Nick Bryden took over as CEO of Minor DKL - the owner of the Coffee Club brand - 18 months ago and said sales had flatlined at that time.
He immediately set about reinvigorating the business, surveying existing and lapsed customers to develop a strategy to revive sales in a highly competitive market.
"We looked at what customers were saying … and we needed to work on making the brand relevant, distinct and rewarding which is value for the experience," Mr Bryden said.
"I wouldn't say we were asleep at the wheel but it is a competitive world and you have to embrace change and that includes deliveries.
"We've started to get really good sales growth and the customer experience has really improved and the sense of our value is really good."

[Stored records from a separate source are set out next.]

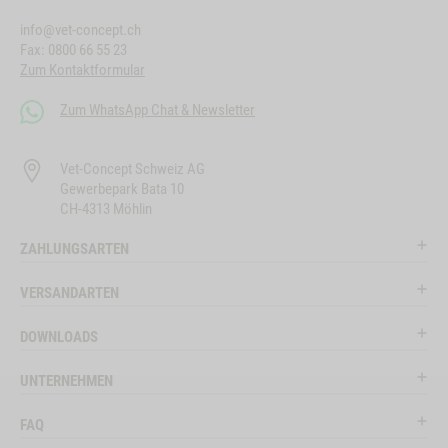
info@vet-concept.ch
Fax: 0800 66 55 23
Zum Kontaktformular
Zum WhatsApp Chat & Newsletter
Vet-Concept Schweiz AG
Gewerbepark Bata 10
CH-4313 Möhlin
ZAHLUNGSARTEN
VERSANDARTEN
DOWNLOADS
UNTERNEHMEN
FAQ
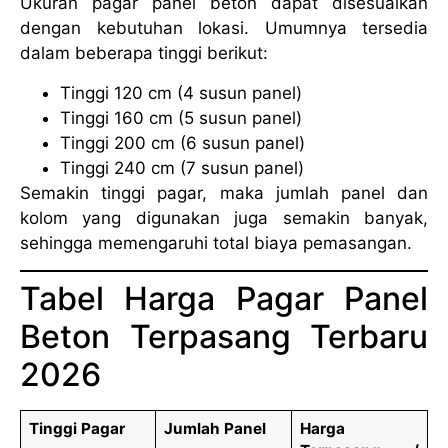
Ukuran pagar panel beton dapat disesuaikan
dengan kebutuhan lokasi. Umumnya tersedia
dalam beberapa tinggi berikut:
Tinggi 120 cm (4 susun panel)
Tinggi 160 cm (5 susun panel)
Tinggi 200 cm (6 susun panel)
Tinggi 240 cm (7 susun panel)
Semakin tinggi pagar, maka jumlah panel dan
kolom yang digunakan juga semakin banyak,
sehingga memengaruhi total biaya pemasangan.
Tabel Harga Pagar Panel
Beton Terpasang Terbaru
2026
Tinggi Pagar
Jumlah Panel
Harga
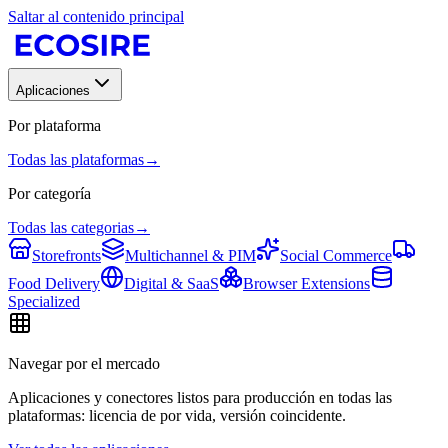
Saltar al contenido principal
Aplicaciones
Por plataforma
Todas las plataformas
→
Por categoría
Todas las categorias
→
Storefronts
Multichannel & PIM
Social Commerce
Food Delivery
Digital & SaaS
Browser Extensions
Specialized
Navegar por el mercado
Aplicaciones y conectores listos para producción en todas las
plataformas: licencia de por vida, versión coincidente.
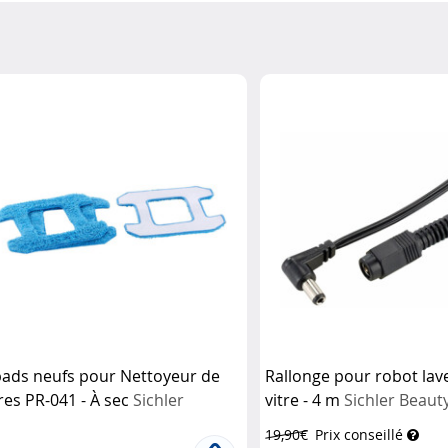
pads neufs pour Nettoyeur de
Rallonge pour robot lav
tres PR-041 - À sec
Sichler
vitre - 4 m
Sichler Beaut
ushaltsgeräte
19,90€
Prix conseillé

Mr Bryden did not specify how many stores had opened and closed this year, but outlet numbers remained around 300.
He said a lack of foot traffic and higher rents were reasons behind at least three of the closures, but it was not a trend across the entire brand.
"We've closed a few and we've opened, broadly, the same number in 2019 and what we have been doing over the last 18 months is setting up a transformation for future growth," he said.
"In the case of those three sites (Nundah Village, Sherwood, Hamilton), we did not feel it was worth renewing the leases based on how the stores were performing
"Our strategy is to find sites that are profitable to franchisees."
He said Coffee Club was value for money despite a recent survey showing its brews were equally the most expensive to purchase at a major Westfield shopping centre.
Consumers need to be aware that price was also reflective of quality of service and the beans, he said.
"We look very carefully at pricing and look at what it takes to source great quality coffee, to pay people, including farmers, correctly and the price we are putting coffee out is a fair reflection of that and quality and experience we provide," he said.
Even though Mr Bryden said they paid their workers correctly, the brand has not escaped being prosecuted by the Fair Work Ombudsman.
Three franchisees in the past few years have incurred the wrath of the watchdog including Coffee Blacktown which last month was forced to back-pay a casual waitress $36,745.
Other incidents include a franchise at Westfield Geelong shopping centre allegedly underpaying two workers and providing false and misleading pay slips and more than $180,000 in penalties against a former Coffee Club cafe franchisee in Brisbane.
"We don't accept it and we have a zero-tolerance policy," Mr Bryden said.
"Where we find it has occurred … we make sure it is fully addressed and we have actually removed all of those franchisees from the system.
"It's a standing policy to remove them from the system."